[Opening DATASET section]

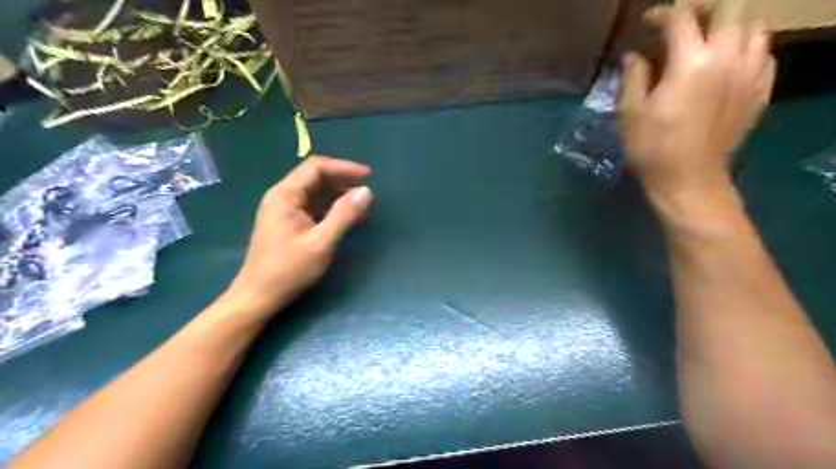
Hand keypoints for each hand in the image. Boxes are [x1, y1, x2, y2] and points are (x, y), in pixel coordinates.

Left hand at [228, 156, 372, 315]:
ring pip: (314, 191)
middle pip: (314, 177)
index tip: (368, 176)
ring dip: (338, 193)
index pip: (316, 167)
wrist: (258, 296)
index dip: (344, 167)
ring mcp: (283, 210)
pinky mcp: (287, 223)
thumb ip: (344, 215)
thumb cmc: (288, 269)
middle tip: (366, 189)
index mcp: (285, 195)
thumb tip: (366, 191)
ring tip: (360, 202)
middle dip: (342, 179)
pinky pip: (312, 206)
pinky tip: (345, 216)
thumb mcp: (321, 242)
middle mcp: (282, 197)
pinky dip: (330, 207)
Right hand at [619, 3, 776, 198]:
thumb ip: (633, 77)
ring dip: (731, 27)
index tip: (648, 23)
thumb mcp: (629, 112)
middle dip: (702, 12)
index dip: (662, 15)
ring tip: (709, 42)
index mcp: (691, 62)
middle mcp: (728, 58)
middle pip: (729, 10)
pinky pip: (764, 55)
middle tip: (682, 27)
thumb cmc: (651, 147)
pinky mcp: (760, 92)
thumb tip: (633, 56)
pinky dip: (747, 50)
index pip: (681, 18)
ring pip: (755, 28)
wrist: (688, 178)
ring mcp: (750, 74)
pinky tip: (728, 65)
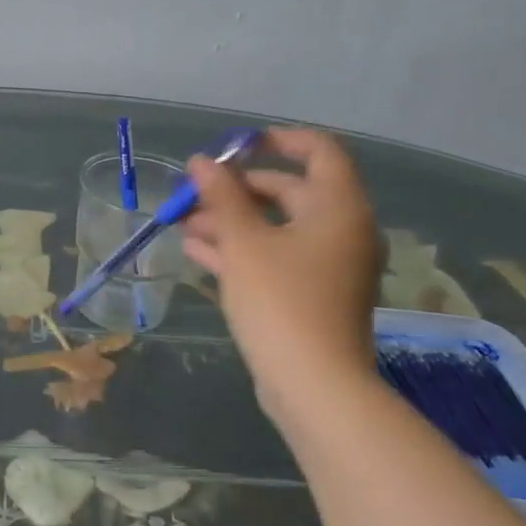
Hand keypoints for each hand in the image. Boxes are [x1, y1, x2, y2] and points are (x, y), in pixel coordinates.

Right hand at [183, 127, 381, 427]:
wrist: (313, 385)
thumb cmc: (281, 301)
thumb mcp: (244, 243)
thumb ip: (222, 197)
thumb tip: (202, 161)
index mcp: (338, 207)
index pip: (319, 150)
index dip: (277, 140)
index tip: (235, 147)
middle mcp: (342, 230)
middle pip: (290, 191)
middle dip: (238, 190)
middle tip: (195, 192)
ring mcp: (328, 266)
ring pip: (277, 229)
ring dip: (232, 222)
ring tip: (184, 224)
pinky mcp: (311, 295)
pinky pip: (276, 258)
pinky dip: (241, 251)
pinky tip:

[Closing DATASET section]

All lines above starting at the one with "thumb ip: (344, 215)" and ending at the one with "ring dip: (232, 222)", inclusive, are to be printed again exactly, with the pictures left out.

## RESULT OF THIS TASK
thumb ip: (344, 215)
thumb cmc: (288, 269)
middle tip: (366, 189)
index mcp: (285, 195)
thumb tip: (366, 191)
ring tip: (360, 202)
middle dip: (342, 179)
pinky pip: (312, 206)
pinky tip: (345, 216)
thumb mcp: (321, 242)
middle mcp: (282, 197)
pinky dip: (330, 207)
Right hand at [619, 3, 776, 198]:
thumb ip: (633, 77)
ring dip: (731, 27)
index tip: (648, 23)
thumb mcp: (629, 112)
middle dip: (702, 12)
index dip: (662, 15)
ring tip: (709, 42)
index mcp: (691, 62)
middle mcp: (728, 58)
middle pip: (729, 10)
pinky pip: (764, 55)
middle tip: (682, 27)
thumb cmc: (651, 147)
pinky mcp: (760, 92)
thumb tip: (633, 56)
pinky dip: (747, 50)
index pip: (681, 18)
ring pip: (755, 28)
wrist: (688, 178)
ring mcp: (750, 74)
pinky tip: (728, 65)
Hand keypoints for each hand in the image. Boxes are [x1, y1, x2, y2] and points are (x, y), in pixel coordinates.

Right hand at [183, 127, 381, 427]:
wrist: (313, 385)
thumb cmc: (281, 301)
thumb mcp: (244, 243)
thumb ip: (222, 197)
thumb tip: (202, 161)
index mcp: (338, 207)
index pip: (319, 150)
index dip: (277, 140)
index tip: (235, 147)
middle mcp: (342, 230)
middle pip: (290, 191)
middle dip: (238, 190)
middle tip: (195, 192)
ring mcp: (328, 266)
ring pip: (277, 229)
ring dip: (232, 222)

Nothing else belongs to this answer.